Pessimistic analyses on the prospects of the Trans-Caspian International Transport Route, or the Middle Corridor, as it is also known, often cite the fact that cargo is required to cross multiple national borders. The Azerbaijani-Georgian-Kazakh logistics company is envisioned as a way of overcoming that hurdle.
Considerable progress has been made on easing the passage of goods already.
Kazakhstan’s Industry and Infrastructure Development Ministry has reported that delivery times for goods being carried from China to Europe across the trans-Caspian route have decreased over the past year from 53 days to just 18-23 days. The goal is to bring that down even further, to 10-15 days.
While the physical volume of goods is relatively modest, the trend is positive. The amount of cargo traffic by weight carried along the route from the beginning of the year through to June exceeded 1 million tons, an increase of 64 percent compared to the same period last year.
But while delivery times can be brought down through efficient coordination, volumes cannot be increased without investment in new infrastructure.
As Gaidar Abdikerimov, the secretary-general of the association of the Trans-Caspian International Transport Route, has explained to Eurasianet, the bottleneck most plaguing the Caspian’s transit potential is the South Caucasus. Underdeveloped port infrastructure limits capacity and causes congestion, he has said.
Georgian Prime Minister Irakli Garibashvili acknowledged this problem during his meeting with Smailov.
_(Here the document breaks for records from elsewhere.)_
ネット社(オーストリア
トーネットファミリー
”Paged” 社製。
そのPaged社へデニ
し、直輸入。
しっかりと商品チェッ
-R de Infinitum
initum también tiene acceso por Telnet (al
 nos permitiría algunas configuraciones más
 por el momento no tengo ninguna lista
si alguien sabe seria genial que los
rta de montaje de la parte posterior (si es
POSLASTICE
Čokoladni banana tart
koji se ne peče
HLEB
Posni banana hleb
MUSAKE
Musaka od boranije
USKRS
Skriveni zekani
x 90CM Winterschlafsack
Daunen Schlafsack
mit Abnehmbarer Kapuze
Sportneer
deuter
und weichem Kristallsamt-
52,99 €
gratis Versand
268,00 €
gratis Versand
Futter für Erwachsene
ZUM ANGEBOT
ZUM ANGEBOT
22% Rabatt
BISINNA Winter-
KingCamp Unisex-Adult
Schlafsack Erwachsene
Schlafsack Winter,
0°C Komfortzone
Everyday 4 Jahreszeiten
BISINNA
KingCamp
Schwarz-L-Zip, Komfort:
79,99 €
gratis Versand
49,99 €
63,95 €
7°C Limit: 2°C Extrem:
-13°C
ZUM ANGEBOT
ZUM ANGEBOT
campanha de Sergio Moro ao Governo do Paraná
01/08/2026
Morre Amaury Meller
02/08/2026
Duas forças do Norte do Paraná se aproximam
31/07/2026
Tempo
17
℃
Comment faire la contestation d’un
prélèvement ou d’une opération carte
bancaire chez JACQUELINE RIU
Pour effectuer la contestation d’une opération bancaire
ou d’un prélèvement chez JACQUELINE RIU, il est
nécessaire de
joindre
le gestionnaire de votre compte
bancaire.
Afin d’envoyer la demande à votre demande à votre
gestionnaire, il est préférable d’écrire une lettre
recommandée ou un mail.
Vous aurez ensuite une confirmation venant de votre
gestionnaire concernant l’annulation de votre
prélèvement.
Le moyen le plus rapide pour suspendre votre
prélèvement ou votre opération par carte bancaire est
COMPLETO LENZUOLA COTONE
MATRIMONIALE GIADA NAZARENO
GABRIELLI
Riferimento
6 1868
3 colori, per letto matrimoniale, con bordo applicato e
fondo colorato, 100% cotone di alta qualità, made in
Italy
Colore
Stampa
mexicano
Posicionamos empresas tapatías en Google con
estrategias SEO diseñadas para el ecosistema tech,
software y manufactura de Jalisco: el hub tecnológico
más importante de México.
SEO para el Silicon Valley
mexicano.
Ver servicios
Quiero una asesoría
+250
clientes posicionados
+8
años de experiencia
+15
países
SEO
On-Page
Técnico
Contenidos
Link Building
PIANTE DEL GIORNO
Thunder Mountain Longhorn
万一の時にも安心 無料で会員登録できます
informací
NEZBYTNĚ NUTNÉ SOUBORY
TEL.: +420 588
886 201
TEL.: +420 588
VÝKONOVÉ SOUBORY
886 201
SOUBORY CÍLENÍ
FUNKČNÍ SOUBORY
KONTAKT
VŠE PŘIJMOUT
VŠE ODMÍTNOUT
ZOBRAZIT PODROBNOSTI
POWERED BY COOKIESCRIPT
“We are cooperating to eliminate bottlenecks on the route and make the Middle Corridor even more attractive for the countries of Central Asia, China and other Asian countries in general,” Garibashvili said.
He also said that the Georgian authorities are working on the modernization of the railway network and the construction of a new port.
Smailov’s tour produced much other business in connectivity besides. One of the 10 bilateral agreements he signed with Azerbaijan will see the number of permitted flights between the two countries rise from a maximum of 32 per week to 42.
Astana says its goal is to ramp up exports to Azerbaijan so as to reach $1 billion in bilateral trade, up from the $500 million recorded in 2022.
Among the agreements concluded in Georgia was one on increasing capacity at the Batumi oil terminal, which belongs to Kazakhstan and provides Kazakh oil with an outlet to the Black Sea market. This corridor is seen as a particularly important component of Kazakhstan’s strategy to reduce its reliance on Russian territory for export of its oil.